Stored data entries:
*-*-*

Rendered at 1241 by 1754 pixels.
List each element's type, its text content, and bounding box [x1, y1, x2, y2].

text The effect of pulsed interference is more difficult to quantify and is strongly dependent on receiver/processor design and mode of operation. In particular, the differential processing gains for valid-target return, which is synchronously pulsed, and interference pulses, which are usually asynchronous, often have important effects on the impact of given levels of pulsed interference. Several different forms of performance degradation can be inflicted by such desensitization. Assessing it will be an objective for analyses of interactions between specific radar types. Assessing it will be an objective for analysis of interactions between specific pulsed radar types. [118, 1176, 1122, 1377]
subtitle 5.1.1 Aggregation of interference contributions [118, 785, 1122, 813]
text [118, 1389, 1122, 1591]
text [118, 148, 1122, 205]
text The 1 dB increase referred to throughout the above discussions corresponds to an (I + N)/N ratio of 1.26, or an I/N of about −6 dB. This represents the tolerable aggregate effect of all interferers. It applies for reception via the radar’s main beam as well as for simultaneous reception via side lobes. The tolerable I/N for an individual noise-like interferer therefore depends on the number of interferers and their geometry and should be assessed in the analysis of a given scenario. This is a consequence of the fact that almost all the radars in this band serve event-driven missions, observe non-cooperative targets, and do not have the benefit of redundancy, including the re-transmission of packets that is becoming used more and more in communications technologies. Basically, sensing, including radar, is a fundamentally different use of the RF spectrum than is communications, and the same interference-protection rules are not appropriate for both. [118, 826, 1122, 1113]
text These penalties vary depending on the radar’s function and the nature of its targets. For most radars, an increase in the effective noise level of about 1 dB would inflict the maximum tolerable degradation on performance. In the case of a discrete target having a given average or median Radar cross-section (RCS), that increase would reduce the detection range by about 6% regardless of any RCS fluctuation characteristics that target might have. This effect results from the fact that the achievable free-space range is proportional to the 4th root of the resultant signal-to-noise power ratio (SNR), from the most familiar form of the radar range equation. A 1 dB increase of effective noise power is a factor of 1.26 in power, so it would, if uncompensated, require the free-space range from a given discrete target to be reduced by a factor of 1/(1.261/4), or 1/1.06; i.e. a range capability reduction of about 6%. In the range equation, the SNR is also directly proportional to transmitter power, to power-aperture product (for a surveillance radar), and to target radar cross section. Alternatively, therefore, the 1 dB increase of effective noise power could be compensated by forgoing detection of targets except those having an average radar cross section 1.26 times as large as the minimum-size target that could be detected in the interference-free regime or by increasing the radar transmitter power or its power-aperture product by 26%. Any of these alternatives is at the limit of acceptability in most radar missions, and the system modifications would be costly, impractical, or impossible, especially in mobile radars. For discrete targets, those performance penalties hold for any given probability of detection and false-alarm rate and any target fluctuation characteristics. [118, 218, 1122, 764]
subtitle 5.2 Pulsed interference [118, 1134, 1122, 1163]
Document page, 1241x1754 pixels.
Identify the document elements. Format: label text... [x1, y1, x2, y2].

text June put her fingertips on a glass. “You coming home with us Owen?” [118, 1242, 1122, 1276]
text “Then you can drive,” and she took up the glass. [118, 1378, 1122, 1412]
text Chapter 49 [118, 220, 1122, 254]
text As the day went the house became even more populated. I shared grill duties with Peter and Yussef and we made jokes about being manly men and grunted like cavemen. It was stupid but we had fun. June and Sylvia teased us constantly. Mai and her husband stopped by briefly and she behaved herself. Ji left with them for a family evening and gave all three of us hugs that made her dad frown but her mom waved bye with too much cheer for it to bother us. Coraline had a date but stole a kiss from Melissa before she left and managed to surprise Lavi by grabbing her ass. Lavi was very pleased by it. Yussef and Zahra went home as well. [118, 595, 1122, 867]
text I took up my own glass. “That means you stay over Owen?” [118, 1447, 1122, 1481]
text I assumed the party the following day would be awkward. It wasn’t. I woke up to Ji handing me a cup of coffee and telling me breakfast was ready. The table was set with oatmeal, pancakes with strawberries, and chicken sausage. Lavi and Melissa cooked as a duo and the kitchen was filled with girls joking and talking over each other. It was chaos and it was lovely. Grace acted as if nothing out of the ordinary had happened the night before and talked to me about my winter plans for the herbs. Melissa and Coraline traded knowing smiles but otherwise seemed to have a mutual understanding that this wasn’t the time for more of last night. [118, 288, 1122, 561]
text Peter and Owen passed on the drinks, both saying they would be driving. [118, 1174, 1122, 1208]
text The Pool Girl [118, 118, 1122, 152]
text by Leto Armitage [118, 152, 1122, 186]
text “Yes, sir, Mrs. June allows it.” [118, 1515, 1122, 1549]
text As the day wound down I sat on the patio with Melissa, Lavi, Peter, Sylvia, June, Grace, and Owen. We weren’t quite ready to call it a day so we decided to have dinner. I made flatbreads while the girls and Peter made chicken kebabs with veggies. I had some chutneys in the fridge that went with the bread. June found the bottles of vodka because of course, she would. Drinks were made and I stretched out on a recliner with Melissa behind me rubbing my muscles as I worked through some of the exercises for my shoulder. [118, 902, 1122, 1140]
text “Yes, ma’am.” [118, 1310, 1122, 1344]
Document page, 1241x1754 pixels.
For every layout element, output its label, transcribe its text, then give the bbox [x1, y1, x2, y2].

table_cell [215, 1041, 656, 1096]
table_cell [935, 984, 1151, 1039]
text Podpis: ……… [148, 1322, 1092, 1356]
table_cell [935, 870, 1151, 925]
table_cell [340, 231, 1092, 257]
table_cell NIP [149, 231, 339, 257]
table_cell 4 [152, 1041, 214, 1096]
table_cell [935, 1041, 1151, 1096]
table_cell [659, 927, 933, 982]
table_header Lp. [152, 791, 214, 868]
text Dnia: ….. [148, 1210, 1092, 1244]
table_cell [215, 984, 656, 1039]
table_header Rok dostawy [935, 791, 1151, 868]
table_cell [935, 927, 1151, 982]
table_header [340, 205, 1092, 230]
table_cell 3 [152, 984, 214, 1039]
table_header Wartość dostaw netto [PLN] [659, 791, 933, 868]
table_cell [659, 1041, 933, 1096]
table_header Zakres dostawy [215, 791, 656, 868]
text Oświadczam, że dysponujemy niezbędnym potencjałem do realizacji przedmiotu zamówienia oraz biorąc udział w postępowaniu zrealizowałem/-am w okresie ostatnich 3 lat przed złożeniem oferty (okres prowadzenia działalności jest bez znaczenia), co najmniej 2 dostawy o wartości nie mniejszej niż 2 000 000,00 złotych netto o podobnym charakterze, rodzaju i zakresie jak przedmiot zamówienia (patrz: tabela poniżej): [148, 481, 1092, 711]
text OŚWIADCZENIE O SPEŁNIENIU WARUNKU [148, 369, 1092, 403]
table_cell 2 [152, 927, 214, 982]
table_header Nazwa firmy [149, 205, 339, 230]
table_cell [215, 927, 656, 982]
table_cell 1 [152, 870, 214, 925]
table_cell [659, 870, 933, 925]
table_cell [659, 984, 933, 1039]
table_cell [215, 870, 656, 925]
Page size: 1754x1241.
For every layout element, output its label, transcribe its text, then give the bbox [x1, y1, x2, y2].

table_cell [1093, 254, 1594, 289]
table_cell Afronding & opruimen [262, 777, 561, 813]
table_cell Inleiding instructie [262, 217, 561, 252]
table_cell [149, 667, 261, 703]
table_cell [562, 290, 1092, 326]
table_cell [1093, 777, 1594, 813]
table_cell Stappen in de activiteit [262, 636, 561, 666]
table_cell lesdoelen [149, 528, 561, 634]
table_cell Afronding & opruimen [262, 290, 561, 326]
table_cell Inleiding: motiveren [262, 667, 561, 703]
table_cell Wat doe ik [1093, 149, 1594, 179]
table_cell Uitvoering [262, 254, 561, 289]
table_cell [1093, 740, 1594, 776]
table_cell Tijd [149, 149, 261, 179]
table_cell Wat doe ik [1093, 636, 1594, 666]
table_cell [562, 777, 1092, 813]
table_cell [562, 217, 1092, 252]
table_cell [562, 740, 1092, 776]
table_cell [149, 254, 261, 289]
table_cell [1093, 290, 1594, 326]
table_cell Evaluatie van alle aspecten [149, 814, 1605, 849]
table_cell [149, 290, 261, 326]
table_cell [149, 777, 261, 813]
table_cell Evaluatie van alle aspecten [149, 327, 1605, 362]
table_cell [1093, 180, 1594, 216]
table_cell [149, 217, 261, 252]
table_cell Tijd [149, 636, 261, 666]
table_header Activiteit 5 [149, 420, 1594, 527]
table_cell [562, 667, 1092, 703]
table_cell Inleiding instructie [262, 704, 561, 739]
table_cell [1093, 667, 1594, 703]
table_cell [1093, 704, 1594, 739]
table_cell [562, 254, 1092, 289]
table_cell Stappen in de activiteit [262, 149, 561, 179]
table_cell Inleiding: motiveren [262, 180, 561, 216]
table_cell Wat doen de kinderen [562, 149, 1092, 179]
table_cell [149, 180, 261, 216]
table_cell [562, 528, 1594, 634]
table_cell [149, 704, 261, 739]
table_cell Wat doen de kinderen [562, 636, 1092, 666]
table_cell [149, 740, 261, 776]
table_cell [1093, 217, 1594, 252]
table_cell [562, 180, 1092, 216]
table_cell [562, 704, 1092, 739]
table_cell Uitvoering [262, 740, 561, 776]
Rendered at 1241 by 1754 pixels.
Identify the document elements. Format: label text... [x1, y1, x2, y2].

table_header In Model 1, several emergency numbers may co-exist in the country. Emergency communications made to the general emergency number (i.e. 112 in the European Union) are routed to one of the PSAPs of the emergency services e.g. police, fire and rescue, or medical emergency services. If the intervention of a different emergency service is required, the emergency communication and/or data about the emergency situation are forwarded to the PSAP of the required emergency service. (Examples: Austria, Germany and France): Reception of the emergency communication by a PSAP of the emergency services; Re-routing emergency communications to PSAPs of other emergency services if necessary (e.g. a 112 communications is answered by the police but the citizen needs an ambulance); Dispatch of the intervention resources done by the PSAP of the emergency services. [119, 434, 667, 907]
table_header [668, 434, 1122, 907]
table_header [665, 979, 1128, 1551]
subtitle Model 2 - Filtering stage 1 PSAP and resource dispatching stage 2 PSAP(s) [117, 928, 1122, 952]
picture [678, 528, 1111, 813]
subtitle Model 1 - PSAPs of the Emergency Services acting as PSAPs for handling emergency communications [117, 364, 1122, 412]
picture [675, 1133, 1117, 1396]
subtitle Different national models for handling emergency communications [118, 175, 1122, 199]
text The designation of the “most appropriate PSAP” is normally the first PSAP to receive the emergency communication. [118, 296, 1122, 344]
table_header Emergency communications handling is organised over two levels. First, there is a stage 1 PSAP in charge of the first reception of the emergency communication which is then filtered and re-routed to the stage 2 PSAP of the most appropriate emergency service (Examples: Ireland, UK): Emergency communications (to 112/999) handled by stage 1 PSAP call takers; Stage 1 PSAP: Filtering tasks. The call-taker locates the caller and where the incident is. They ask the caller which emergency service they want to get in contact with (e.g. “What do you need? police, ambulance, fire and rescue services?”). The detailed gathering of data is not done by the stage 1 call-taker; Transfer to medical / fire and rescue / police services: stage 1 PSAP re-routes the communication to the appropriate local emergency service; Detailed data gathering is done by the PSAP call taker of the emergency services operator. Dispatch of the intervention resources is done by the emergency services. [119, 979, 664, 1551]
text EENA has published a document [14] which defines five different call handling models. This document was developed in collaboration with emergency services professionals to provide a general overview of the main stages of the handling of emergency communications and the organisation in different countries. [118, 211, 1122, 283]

*-*-*

WORK TO COMPLETE:
Please say how many lines in the entries hold the string "Evaluatie". Give only the number.

SOLUTION TO THIS TASK:
2